======== INPUT DATA
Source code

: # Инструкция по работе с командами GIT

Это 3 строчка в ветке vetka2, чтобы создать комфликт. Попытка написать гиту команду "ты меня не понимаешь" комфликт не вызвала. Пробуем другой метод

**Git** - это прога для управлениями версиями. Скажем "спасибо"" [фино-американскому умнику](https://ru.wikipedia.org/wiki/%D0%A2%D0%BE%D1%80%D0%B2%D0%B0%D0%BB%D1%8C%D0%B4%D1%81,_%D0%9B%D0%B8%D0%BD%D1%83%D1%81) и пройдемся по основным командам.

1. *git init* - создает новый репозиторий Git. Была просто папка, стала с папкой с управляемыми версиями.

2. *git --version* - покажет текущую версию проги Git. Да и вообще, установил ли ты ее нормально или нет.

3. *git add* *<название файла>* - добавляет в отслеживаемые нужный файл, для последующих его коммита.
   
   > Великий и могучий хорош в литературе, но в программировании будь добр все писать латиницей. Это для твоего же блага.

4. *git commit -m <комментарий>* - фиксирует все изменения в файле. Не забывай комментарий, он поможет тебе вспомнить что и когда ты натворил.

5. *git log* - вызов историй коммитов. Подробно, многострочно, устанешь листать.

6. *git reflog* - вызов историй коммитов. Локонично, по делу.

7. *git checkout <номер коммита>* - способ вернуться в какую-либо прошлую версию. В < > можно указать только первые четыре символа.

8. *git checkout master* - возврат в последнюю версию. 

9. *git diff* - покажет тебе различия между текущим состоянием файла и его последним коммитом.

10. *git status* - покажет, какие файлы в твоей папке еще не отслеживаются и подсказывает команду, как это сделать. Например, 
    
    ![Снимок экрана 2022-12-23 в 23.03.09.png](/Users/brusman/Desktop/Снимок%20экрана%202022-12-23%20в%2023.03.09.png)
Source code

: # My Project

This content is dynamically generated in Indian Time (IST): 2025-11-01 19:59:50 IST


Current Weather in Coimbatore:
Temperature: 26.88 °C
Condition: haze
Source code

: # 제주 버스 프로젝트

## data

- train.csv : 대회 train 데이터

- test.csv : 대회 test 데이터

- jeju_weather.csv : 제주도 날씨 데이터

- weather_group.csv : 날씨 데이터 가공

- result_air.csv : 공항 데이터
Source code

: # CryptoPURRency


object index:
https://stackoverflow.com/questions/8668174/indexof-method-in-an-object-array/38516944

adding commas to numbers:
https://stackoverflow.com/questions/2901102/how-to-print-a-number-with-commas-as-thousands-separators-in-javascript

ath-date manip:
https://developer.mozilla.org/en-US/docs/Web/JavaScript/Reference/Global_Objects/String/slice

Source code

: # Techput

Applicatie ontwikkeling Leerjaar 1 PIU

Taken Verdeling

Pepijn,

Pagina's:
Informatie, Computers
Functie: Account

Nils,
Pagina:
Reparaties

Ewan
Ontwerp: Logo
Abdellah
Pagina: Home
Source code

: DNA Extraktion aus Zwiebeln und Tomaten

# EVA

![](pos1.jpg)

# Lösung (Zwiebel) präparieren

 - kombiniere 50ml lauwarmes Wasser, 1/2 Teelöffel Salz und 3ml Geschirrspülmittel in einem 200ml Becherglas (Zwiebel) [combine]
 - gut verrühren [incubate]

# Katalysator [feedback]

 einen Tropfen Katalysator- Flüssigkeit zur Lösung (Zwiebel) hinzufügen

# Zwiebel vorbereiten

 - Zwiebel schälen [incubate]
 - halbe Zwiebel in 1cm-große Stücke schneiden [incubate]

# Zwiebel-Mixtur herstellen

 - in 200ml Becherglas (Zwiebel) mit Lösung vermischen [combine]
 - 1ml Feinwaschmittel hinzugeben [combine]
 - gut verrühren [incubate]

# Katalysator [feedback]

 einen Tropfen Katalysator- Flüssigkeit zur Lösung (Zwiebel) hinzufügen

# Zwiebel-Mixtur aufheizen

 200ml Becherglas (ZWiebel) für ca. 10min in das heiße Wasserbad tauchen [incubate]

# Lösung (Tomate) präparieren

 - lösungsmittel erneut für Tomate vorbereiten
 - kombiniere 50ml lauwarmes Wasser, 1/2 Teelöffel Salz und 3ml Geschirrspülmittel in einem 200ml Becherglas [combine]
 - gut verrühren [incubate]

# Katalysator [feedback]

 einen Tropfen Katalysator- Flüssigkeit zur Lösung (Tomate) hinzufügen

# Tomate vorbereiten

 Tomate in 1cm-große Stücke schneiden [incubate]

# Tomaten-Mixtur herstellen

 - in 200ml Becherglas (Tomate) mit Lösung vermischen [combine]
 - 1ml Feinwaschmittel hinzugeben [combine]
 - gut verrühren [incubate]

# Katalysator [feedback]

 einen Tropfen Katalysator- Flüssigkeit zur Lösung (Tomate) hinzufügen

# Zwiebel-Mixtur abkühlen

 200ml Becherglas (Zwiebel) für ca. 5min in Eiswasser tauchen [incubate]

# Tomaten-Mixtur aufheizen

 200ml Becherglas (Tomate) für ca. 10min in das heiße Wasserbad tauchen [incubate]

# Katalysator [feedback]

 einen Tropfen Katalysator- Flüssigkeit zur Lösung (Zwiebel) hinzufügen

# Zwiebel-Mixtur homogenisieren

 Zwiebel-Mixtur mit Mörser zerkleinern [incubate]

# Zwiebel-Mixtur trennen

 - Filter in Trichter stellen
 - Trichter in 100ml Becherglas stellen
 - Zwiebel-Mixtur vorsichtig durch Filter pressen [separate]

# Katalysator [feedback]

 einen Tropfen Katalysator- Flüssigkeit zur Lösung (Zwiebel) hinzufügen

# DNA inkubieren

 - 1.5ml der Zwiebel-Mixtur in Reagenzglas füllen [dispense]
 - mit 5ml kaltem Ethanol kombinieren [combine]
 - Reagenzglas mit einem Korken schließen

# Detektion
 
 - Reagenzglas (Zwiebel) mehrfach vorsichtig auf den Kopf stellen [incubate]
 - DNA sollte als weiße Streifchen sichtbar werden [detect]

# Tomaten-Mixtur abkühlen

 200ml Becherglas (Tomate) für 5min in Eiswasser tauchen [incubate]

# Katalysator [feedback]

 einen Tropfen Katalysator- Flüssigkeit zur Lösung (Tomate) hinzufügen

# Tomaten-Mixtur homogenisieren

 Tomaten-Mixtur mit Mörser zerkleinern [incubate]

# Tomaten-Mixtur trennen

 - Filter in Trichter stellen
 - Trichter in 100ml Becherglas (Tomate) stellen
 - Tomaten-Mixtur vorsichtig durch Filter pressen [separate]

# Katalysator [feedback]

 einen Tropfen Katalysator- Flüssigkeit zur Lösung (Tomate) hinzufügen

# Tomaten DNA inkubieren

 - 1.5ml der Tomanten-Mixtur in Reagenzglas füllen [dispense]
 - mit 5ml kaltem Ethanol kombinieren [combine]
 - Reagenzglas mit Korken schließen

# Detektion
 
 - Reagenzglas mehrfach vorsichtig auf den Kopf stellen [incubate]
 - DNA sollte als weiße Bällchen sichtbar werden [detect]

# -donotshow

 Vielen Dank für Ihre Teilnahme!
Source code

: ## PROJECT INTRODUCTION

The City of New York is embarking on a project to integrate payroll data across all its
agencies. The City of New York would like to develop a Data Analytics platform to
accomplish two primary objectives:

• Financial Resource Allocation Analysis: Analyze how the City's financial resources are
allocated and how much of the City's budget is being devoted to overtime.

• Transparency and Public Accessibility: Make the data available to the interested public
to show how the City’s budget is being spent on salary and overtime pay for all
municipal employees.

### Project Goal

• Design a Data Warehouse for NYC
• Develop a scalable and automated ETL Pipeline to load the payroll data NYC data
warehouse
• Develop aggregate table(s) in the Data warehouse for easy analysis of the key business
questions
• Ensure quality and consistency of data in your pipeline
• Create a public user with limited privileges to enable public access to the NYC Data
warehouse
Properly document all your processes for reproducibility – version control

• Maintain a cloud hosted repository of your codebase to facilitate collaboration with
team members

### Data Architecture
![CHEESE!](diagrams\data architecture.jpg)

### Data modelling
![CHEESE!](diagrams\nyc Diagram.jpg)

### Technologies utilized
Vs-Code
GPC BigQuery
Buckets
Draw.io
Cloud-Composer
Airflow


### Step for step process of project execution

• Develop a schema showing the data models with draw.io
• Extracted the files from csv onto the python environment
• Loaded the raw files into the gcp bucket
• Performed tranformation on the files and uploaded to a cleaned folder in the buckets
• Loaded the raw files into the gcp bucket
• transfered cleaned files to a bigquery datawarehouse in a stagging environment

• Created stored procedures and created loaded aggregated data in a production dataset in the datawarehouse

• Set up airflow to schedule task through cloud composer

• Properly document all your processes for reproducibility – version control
================
ACTION ITEM
Considering only the data above, return the lines in which "budget" occurs.

EXERCISE OUTPUT
allocated and how much of the City's budget is being devoted to overtime.
to show how the City’s budget is being spent on salary and overtime pay for all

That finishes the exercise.